No more domestic travel by plane or train for those showing symptoms, Trudeau says

Domestic travel by plane or train will soon be off the table for anyone exhibiting symptoms of coronavirus, Prime Minister Justin Trudeau announced Saturday, as part of additional measures to slow the spread of the virus across the country.

The restrictions come into effect at noon Monday and apply to anyone showing signs of the virus, which include a cough, fever and difficulty breathing.

Those travellers will no longer be able to travel by air or rail between provinces and cities anywhere in Canada. 

“It will be important for operators of airlines and trains to ensure that people who are exhibiting symptoms do not board those trains,” Trudeau said during his daily address to Canadians. “It will be a Transport Canada rule that will be enforced, but at the same time, we’re telling people stay home if it’s not absolutely essential for you to travel.”

The prime minister added that the federal government would be providing airlines and rail companies with “further tools” to bar those showing symptoms from getting on planes and trains, but did not explain what those enhanced screening measures would look like. 

The ban, Trudeau said, does not apply to interprovincial bus travel, which does not fall under the jurisdiction of the federal government.

Move follows Friday’s announcement for small businesses

On Friday, the federal government announced more help for business owners in an effort to prevent further layoffs resulting from the effects of COVID-19, including a 75 per cent wage subsidy and guaranteed interest-free loans.

The prime minister’s remarks come after his own 14-day period of self-isolation concluded this week, though Trudeau said that, on the advice of medical professionals, he plans to continue working from home. 

“The doctors continue to tell me to stay, to tell us to stay in self-isolation. But at the same time, we’re asking Canadians to work from home, wherever possible,” Trudeau said Friday. “We’re asking people to stay self-isolated as much as possible, to not go out if not necessary.

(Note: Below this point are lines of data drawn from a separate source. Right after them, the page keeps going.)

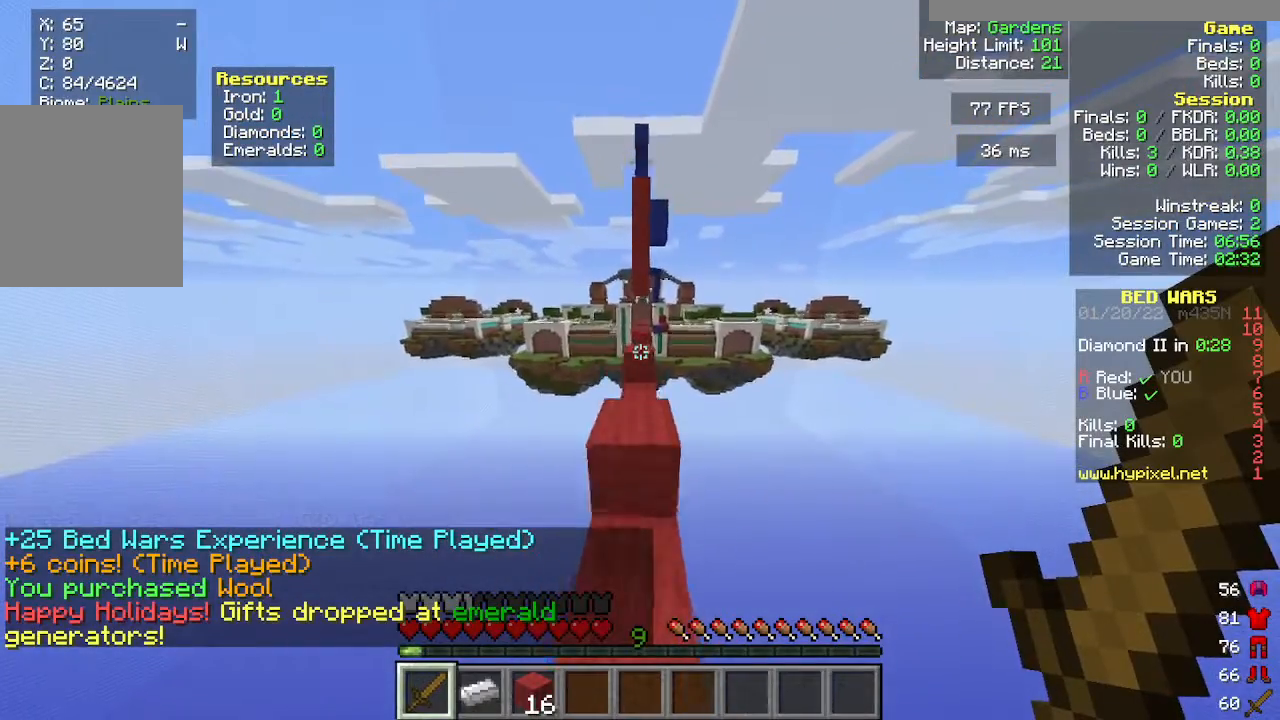
{"keys": ["w"], "mouse": [], "events": []}
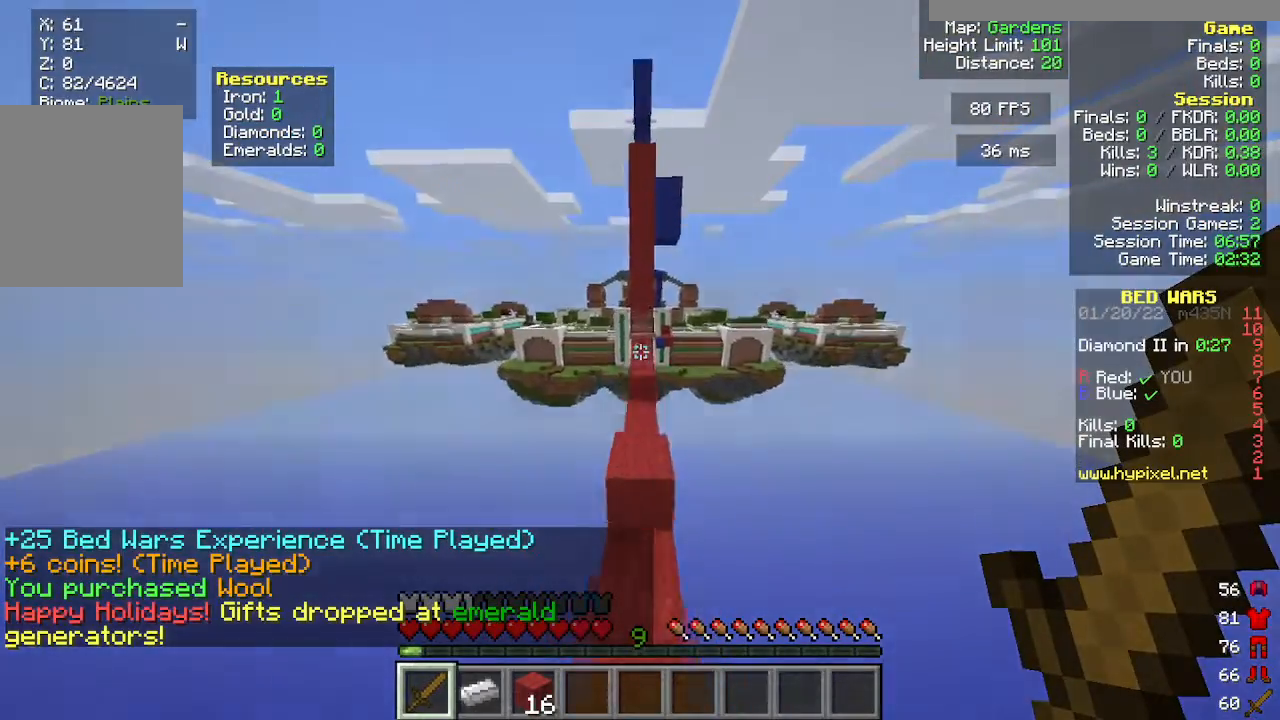
{"keys": ["w"], "mouse": [], "events": []}
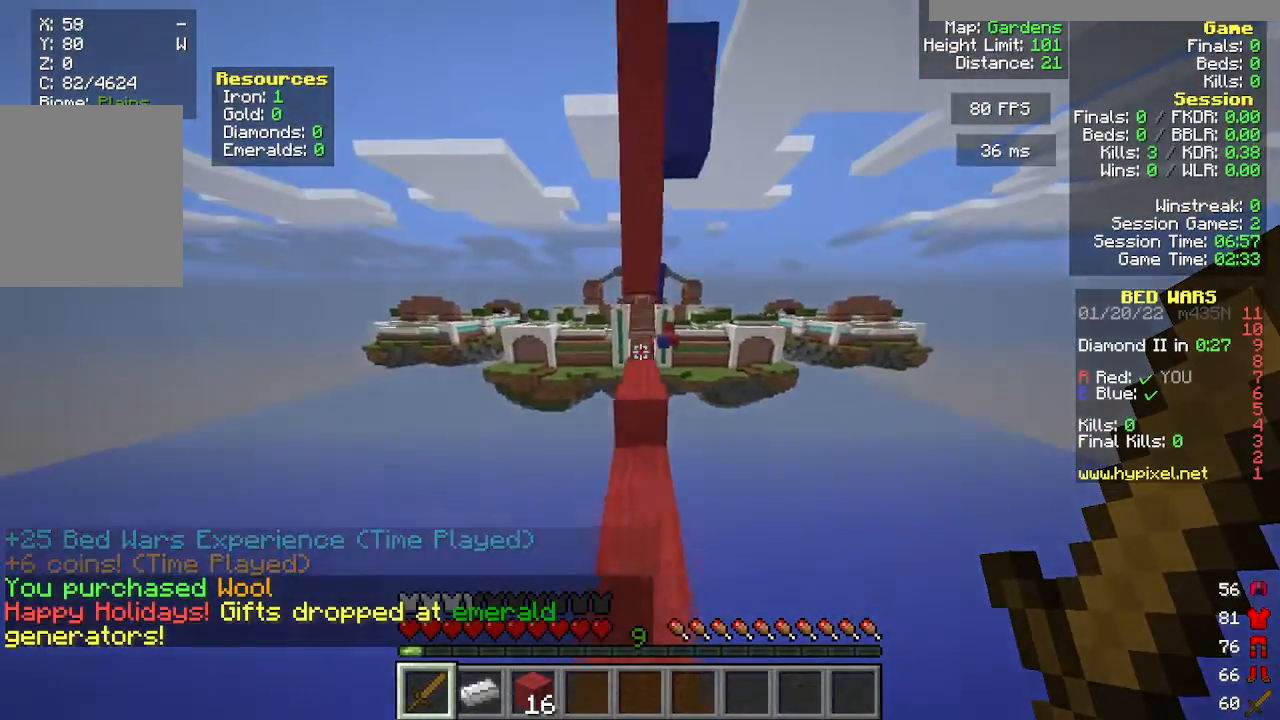
{"keys": ["w"], "mouse": [], "events": []}
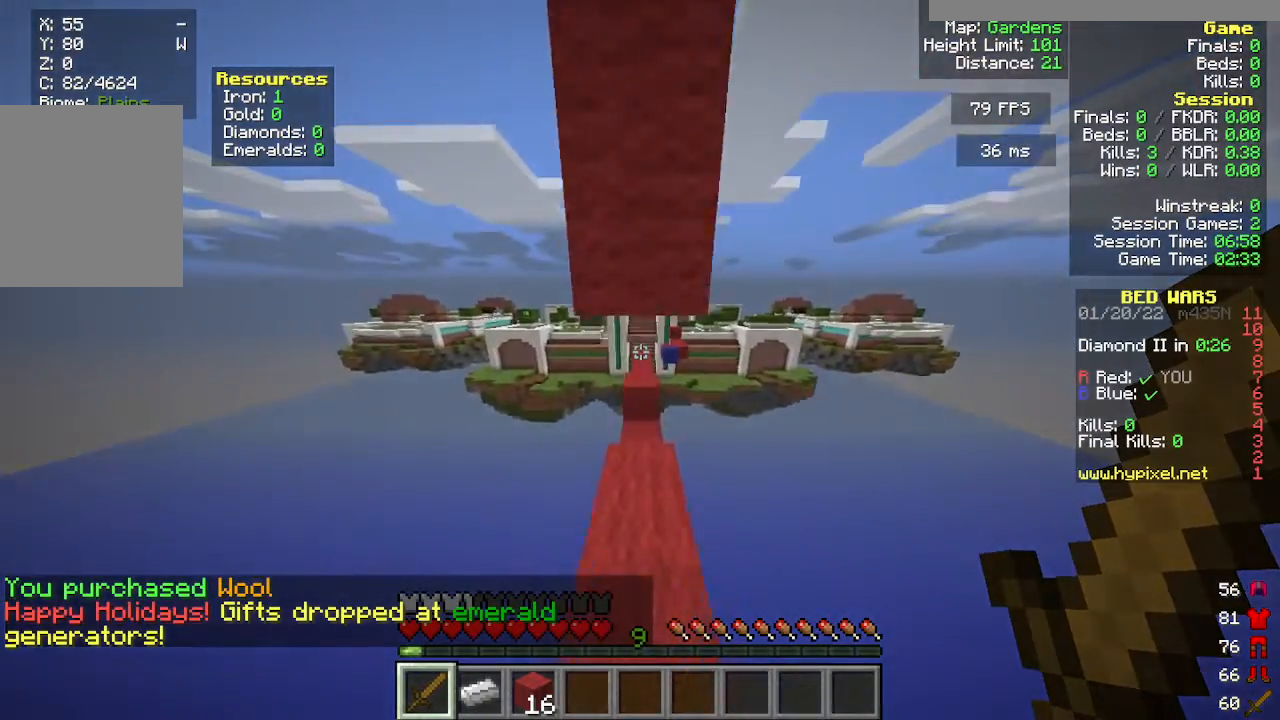
{"keys": ["w"], "mouse": [], "events": []}
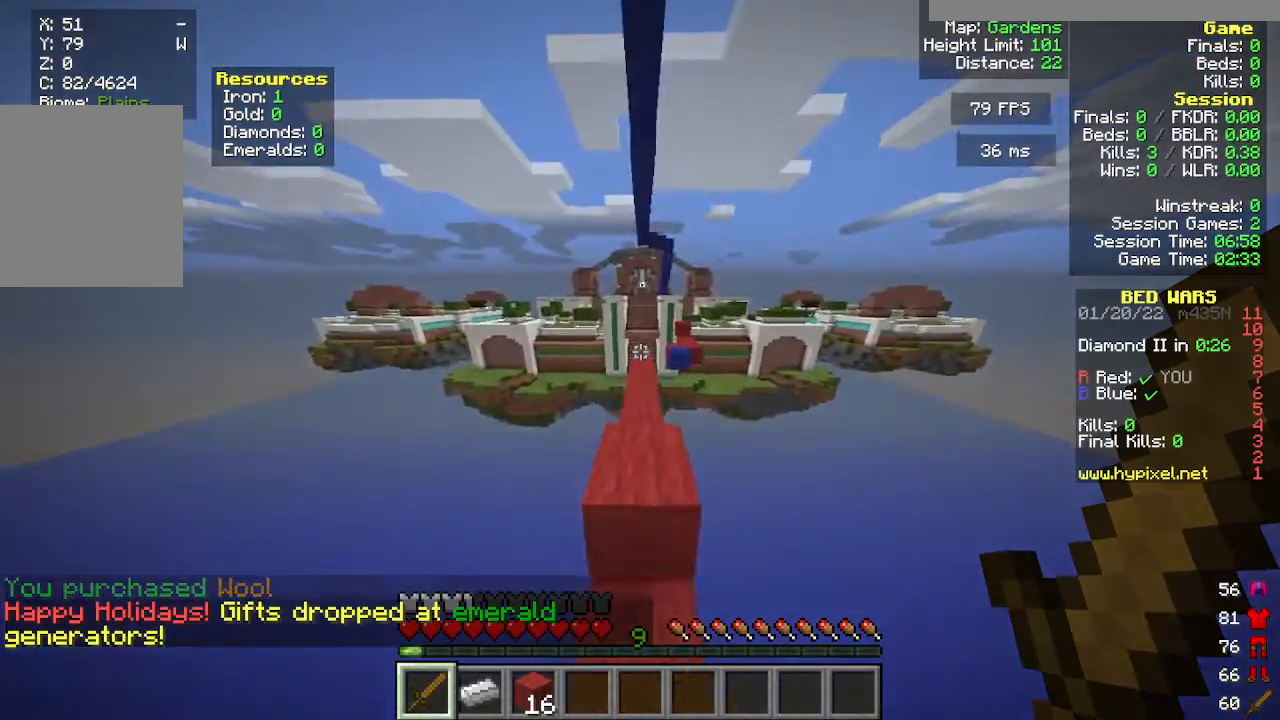
{"keys": ["w"], "mouse": [], "events": []}
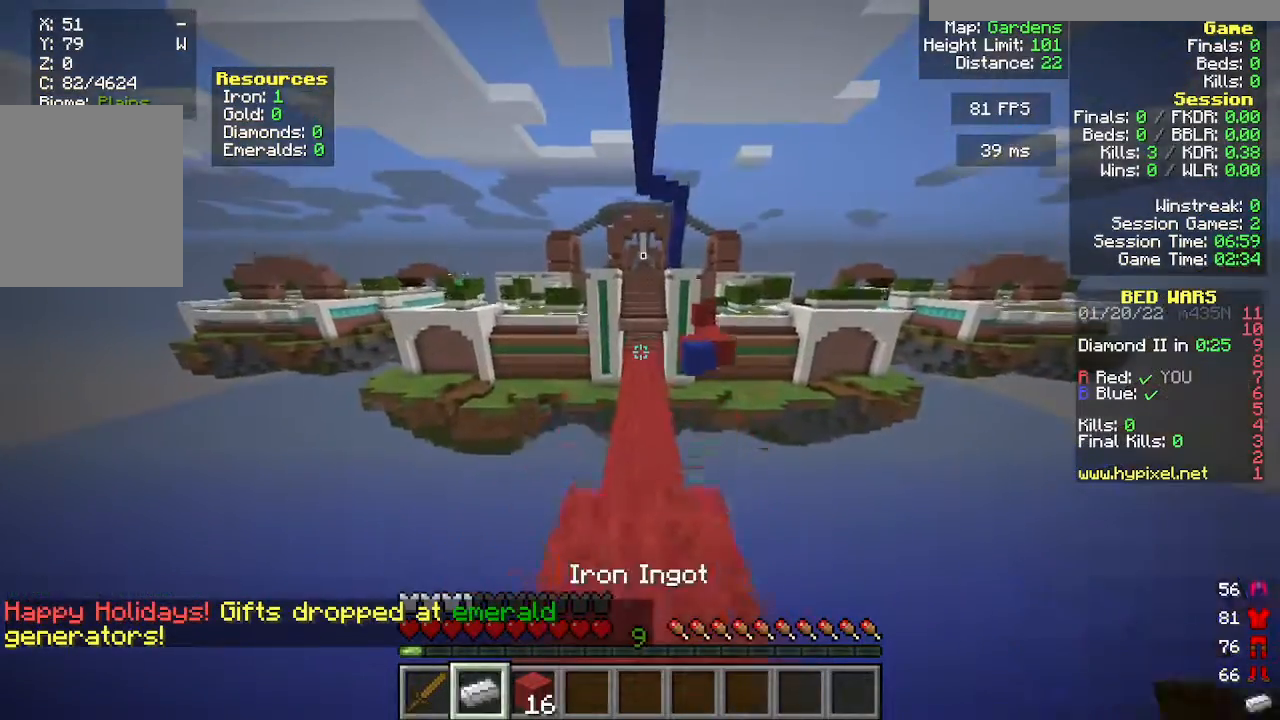
{"keys": ["w"], "mouse": [], "events": []}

And I am happy to continue to do this.”

His wife, Sophie Grégoire Trudeau, received a positive COVID-19 test result earlier this month following a visit to London, England.

Caseload grows across the country

The number of cases in Canada grew to 4,757 on Friday, though there is some evidence that Canadians staying at home and practising safe distancing is working to contain the spread.

British Columbia’s health officer Dr. Bonnie Henry said yesterday that according to modelling in the province, physical distancing restrictions are starting to slow the spread of new COVID-19 cases.

“I’m trying not to over-call it, but I do believe we’ve seen a flattening, a falling-off of that curve,” Henry said. 

As of Friday, Quebec had the highest caseload in the country at just over 2,000 cases — more than double Ontario’s 993 cases.

Nunavut remains the only region in the country without a reported case of COVID-19.